Жмых | страница 64



— Чем могу быть полезна? — холодно осведомилась я.

— Просите, сеньора… не сочтите за назойливость… Вчера мне показалось, что вас заинтересовала эта картина… — она откинула с полотна тряпку, и перед глазами предстал знакомый морской пейзаж. — Если вы всё ещё хотите купить её…

Я с нескрываемым интересом пристально оглядела посетительницу: хорошенькая, хрупкая, испуганная, на вид ей было не больше восемнадцати. Её наряд вообще не поддавался никакому описанию: на манер античной гречанки, она обернулась в убогую, местами — заштопанную, местами — продранную, хламиду, которая, судя по сохранившемуся после многократных стирок оттенку, некогда была синей. Насколько великолепным обнажённое тело Урсулы выглядело на полотнах, настолько же неуклюжим и нескладным в тряпках.

— Вы его жена?

— Нет, просто живём вместе… Для меня это не имеет значения… Антонио говорит, что если двум людям хорошо вместе, то всё остальное предрассудки… Ведь так, сеньора? — она заглядывала в глаза, как бездомная собака. Было неловко смотреть, как она пресмыкается.

— Как вы меня нашли?

— Он сказал, кто вы такая и где находится ваш дом — он обещал его поджечь.

— Мило.

— Сеньора, не слушайте его! Он просто вспыльчивый. Иногда, сам не понимает, что говорит… А потом отойдёт — и раскаивается. Он очень добрый.

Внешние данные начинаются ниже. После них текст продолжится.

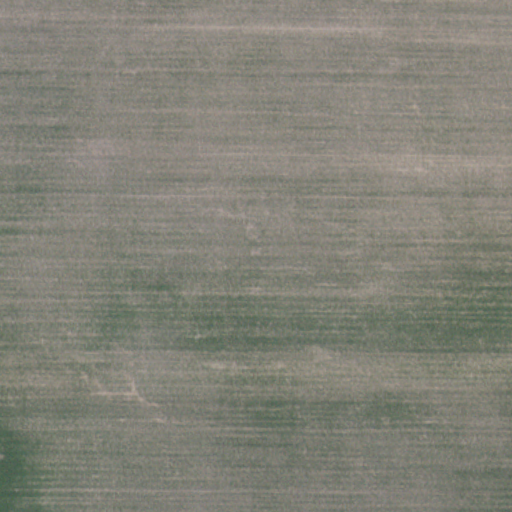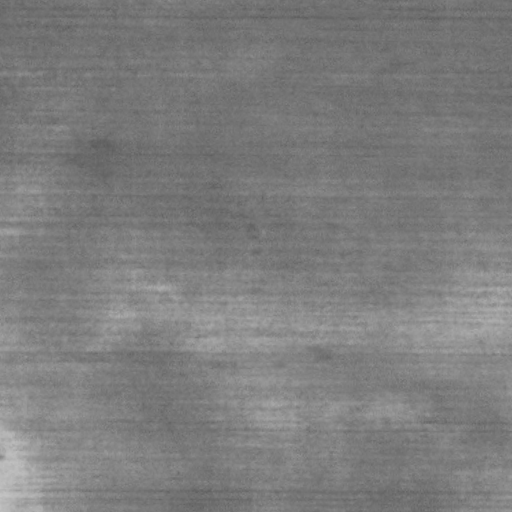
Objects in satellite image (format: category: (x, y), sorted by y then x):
crop: (256, 256)
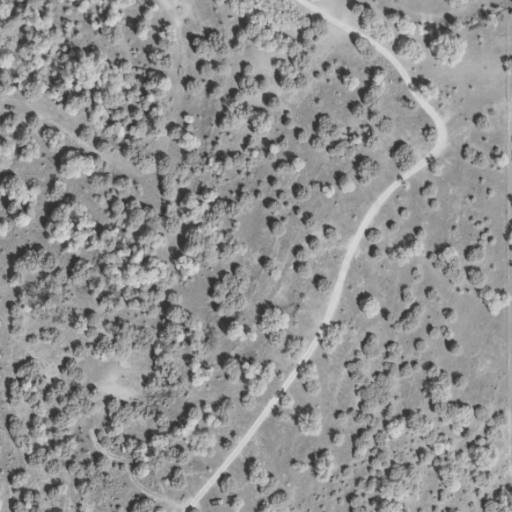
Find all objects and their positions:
road: (343, 291)
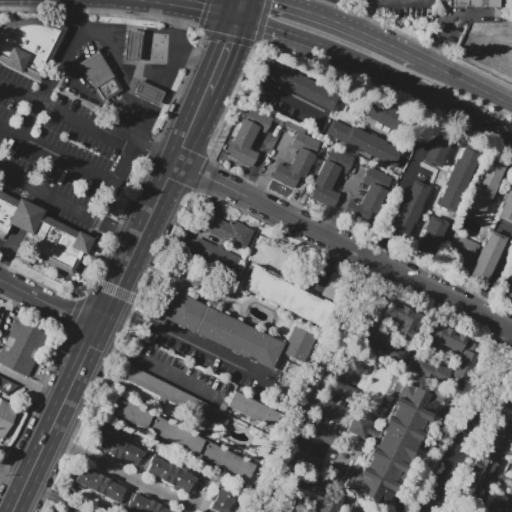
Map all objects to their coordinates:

По губам Урсулы скользнула улыбка — нежная и лукавая; меня всё больше и больше ошеломляла эта завораживающая двойственность.

— Ну, хорошо, я выпишу чек на прежнюю сумму. Устроит?

— Нет-нет, что вы, зачем так много? Хватит и нескольких сотен… Но только наличными, пожалуйста… А то как я пойду с этим чеком в банк, ещё подумают — украла…

Я поискала в секретере какую-то мелочь и принесла ей.

— Этого хватит?

— О, да, благодарю! — её глаза просияли. — Теперь мы сможем заплатить за жильё и отложить на питание… Антонио четвёртый месяц без работы… Но теперь… Храни вас Мадонна!

— Перестаньте! — я вырвала руку, которую она попыталась поцеловать. — Это уже совсем ни к чему!

— Простите, сеньора!.. Я пойду… Спасибо за всё…

— Надеюсь, вы не станете говорить вашему дикарю, что эти деньги от меня. А то он ещё чего доброго ворвётся сюда и устроит погром.

— Да, он может… Но не беспокойтесь, сеньора, я не скажу.

Когда она ушла, я взяла в руки картину и внимательно рассмотрела её. Исступлённый шабаш красок, содрогание сильных, будто их вдавливали пальцем, масляных мазков… Но это было море: закрученное демоническими вихрями, полное неразгаданной тайны. Оно жило, трепетало, дышало… В правом нижнем углу картины — неровные нервные буквы: «Антонио Фалькао».